Patiënten met niet-kleincellig longcarcinoom (NSCLC) en een EGFR exon 20-insertiemutatie kunnen baat hebben bij tweedelijns behandeling met het bispecifieke antilichaam amivantamab. Dat is gebleken in de CHRYSALIS-1-studie. Met deze nieuwe mutatiegerelateerde behandeling vestigt longarts dr. Hans Smit de aandacht op breed testen op mutaties en een goede afstemming tussen de longarts en de patholoog.

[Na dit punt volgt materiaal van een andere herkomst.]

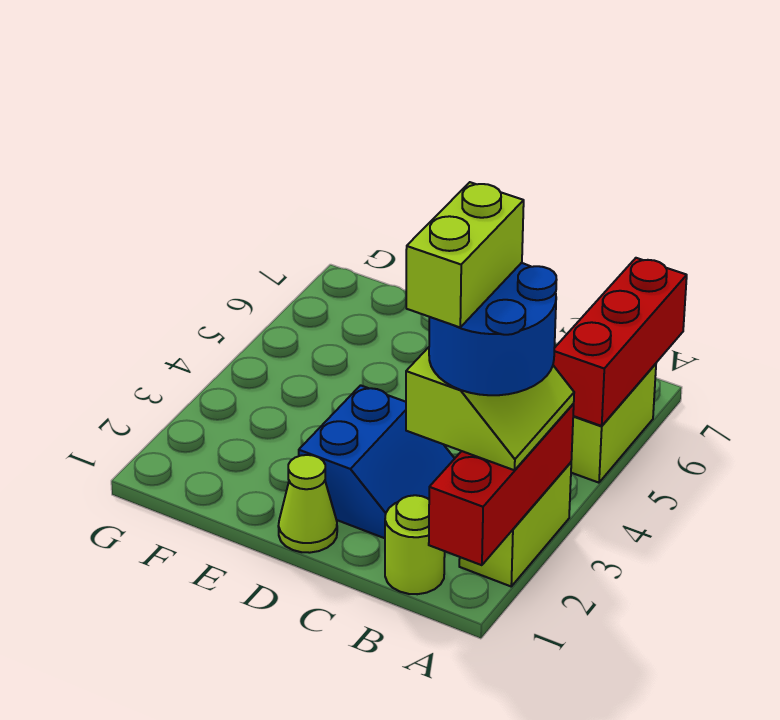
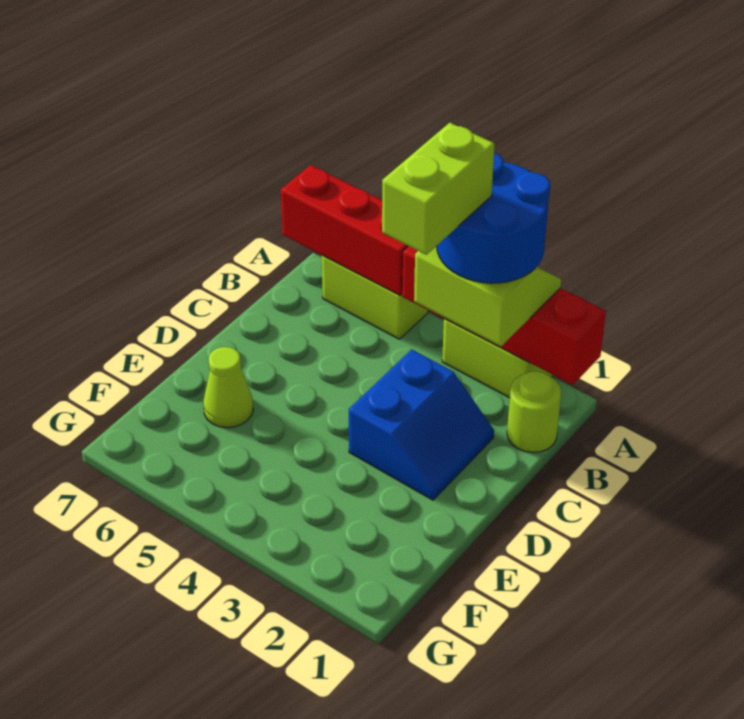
red 1x3 brick [429,403,574,565] -> red 1x4 brick [402,246,606,385]
lime 1x2 brick [406,182,524,327] -> lime 1x2 brick turned to [382,123,495,255]
blue 2x2 slope [299,385,455,538] -> blue 2x2 slope turned to [349,350,494,500]
lime 1x1 cone [278,455,337,553] -> lime 1x1 cone moved to [203,347,253,428]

CHRYSALIS-1 is een fase I/Ib-studie met expansiecohorten.1 Primaire eindpunten in de studie waren dosislimiterende toxiciteit en de algehele responskans (ORR). De leeftijd van de studiepopulatie (n=81) varieerde van 42 tot 84 jaar en de deelnemers hadden één tot zeven eerdere behandellijnen gehad. De ORR was 40 procent, inclusief drie complete responses, met een mediane responsduur van 11,1 maanden. De mediane progressievrije overleving was 8,3 maanden. De veiligheid is geanalyseerd bij 114 patiënten. Huiduitslag werd gezien bij 86 procent, infusiegerelateerde reacties bij 66 procent en paronychia bij 45 procent. Graad 3-4 bijwerkingen (huiduitslag, hypokaliëmie, diarree, neutropenie) deden zich voor bij circa 5 procent van de deelnemers.
Combineren
Amivantamab geeft een duidelijke respons, concludeert Smit uit de CHRYSALIS-studie. Doordat het aangrijpt op de buitenkant van de kankercellen, ontloopt het middel resistentiemechanismen die werken vanuit de binnenkant van de cellen. ‘Het is een middel dat na chemotherapie in de tweede lijn wordt ingezet en leidt tot relevante verbetering van de progressievrije overleving. Maar het heeft wel bijwerkingen. Ik weet nog niet hoe amivantamab intracranieel werkt. Dat is wel relevant, want patiënten met een EGFR-mutatie hebben nogal eens hersenmetastasen, met een belangrijk percentage mortaliteit. Dus we zijn er nog niet met dit middel. Ik denk dat verder gekeken moet worden naar de mogelijkheden van amivantamab. Bijvoorbeeld in combinatie met andere middelen, zoals momenteel al gebeurt.’